Convert the text lines in the data below into a JSON array of strings, one string per line, omitting blank lines. Include the lines from every part of the data.

Top of DATA EXCERPTS

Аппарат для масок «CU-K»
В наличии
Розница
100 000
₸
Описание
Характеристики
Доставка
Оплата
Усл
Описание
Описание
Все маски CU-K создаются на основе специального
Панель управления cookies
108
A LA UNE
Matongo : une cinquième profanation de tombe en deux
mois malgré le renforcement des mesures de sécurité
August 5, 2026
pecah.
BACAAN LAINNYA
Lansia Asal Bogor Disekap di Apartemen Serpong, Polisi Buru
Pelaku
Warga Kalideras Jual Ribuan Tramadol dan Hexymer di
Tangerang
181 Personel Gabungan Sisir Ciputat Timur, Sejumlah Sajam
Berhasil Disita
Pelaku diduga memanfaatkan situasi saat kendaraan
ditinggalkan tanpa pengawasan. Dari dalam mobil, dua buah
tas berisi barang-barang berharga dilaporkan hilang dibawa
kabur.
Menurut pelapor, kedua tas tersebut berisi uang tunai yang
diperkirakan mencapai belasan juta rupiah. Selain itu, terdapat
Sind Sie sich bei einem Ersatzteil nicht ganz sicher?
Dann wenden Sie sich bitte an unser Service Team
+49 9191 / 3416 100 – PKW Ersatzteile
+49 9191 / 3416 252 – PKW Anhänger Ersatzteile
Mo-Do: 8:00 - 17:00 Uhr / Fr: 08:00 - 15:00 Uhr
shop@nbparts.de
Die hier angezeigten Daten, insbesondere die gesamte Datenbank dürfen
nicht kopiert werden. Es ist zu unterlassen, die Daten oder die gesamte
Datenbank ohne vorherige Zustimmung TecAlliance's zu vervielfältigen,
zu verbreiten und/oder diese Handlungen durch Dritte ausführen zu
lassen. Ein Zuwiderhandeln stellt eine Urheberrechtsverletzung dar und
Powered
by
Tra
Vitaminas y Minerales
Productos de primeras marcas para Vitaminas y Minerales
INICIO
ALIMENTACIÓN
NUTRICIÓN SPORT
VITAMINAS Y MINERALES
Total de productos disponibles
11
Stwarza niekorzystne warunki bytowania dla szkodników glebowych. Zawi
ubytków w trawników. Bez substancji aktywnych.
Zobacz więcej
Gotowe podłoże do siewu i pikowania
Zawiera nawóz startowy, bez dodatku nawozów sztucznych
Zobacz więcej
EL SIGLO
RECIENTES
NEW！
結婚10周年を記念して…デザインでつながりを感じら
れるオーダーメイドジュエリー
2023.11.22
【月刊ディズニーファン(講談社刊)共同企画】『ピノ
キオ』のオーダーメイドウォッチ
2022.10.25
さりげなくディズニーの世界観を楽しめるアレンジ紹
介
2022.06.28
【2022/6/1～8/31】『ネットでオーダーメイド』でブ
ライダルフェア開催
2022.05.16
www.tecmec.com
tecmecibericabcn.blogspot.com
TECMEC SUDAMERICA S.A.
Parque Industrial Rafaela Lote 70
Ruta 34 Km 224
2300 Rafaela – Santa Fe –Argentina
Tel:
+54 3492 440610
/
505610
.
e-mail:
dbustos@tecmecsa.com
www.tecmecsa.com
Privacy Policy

Bottom of DATA EXCERPTS

RESPONSE AREA –
[
  "Аппарат для масок «CU-K»",
  "В наличии",
  "Розница",
  "100 000",
  "₸",
  "Описание",
  "Характеристики",
  "Доставка",
  "Оплата",
  "Усл",
  "Описание",
  "Описание",
  "Все маски CU-K создаются на основе специального",
  "Панель управления cookies",
  "108",
  "A LA UNE",
  "Matongo : une cinquième profanation de tombe en deux",
  "mois malgré le renforcement des mesures de sécurité",
  "August 5, 2026",
  "pecah.",
  "BACAAN LAINNYA",
  "Lansia Asal Bogor Disekap di Apartemen Serpong, Polisi Buru",
  "Pelaku",
  "Warga Kalideras Jual Ribuan Tramadol dan Hexymer di",
  "Tangerang",
  "181 Personel Gabungan Sisir Ciputat Timur, Sejumlah Sajam",
  "Berhasil Disita",
  "Pelaku diduga memanfaatkan situasi saat kendaraan",
  "ditinggalkan tanpa pengawasan. Dari dalam mobil, dua buah",
  "tas berisi barang-barang berharga dilaporkan hilang dibawa",
  "kabur.",
  "Menurut pelapor, kedua tas tersebut berisi uang tunai yang",
  "diperkirakan mencapai belasan juta rupiah. Selain itu, terdapat",
  "Sind Sie sich bei einem Ersatzteil nicht ganz sicher?",
  "Dann wenden Sie sich bitte an unser Service Team",
  "+49 9191 / 3416 100 – PKW Ersatzteile",
  "+49 9191 / 3416 252 – PKW Anhänger Ersatzteile",
  "Mo-Do: 8:00 - 17:00 Uhr / Fr: 08:00 - 15:00 Uhr",
  "shop@nbparts.de",
  "Die hier angezeigten Daten, insbesondere die gesamte Datenbank dürfen",
  "nicht kopiert werden. Es ist zu unterlassen, die Daten oder die gesamte",
  "Datenbank ohne vorherige Zustimmung TecAlliance's zu vervielfältigen,",
  "zu verbreiten und/oder diese Handlungen durch Dritte ausführen zu",
  "lassen. Ein Zuwiderhandeln stellt eine Urheberrechtsverletzung dar und",
  "Powered",
  "by",
  "Tra",
  "Vitaminas y Minerales",
  "Productos de primeras marcas para Vitaminas y Minerales",
  "INICIO",
  "ALIMENTACIÓN",
  "NUTRICIÓN SPORT",
  "VITAMINAS Y MINERALES",
  "Total de productos disponibles",
  "11",
  "Stwarza niekorzystne warunki bytowania dla szkodników glebowych. Zawi",
  "ubytków w trawników. Bez substancji aktywnych.",
  "Zobacz więcej",
  "Gotowe podłoże do siewu i pikowania",
  "Zawiera nawóz startowy, bez dodatku nawozów sztucznych",
  "Zobacz więcej",
  "EL SIGLO",
  "RECIENTES",
  "NEW！",
  "結婚10周年を記念して…デザインでつながりを感じら",
  "れるオーダーメイドジュエリー",
  "2023.11.22",
  "【月刊ディズニーファン(講談社刊)共同企画】『ピノ",
  "キオ』のオーダーメイドウォッチ",
  "2022.10.25",
  "さりげなくディズニーの世界観を楽しめるアレンジ紹",
  "介",
  "2022.06.28",
  "【2022/6/1～8/31】『ネットでオーダーメイド』でブ",
  "ライダルフェア開催",
  "2022.05.16",
  "www.tecmec.com",
  "tecmecibericabcn.blogspot.com",
  "TECMEC SUDAMERICA S.A.",
  "Parque Industrial Rafaela Lote 70",
  "Ruta 34 Km 224",
  "2300 Rafaela – Santa Fe –Argentina",
  "Tel:",
  "+54 3492 440610",
  "/",
  "505610",
  ".",
  "e-mail:",
  "dbustos@tecmecsa.com",
  "www.tecmecsa.com",
  "Privacy Policy"
]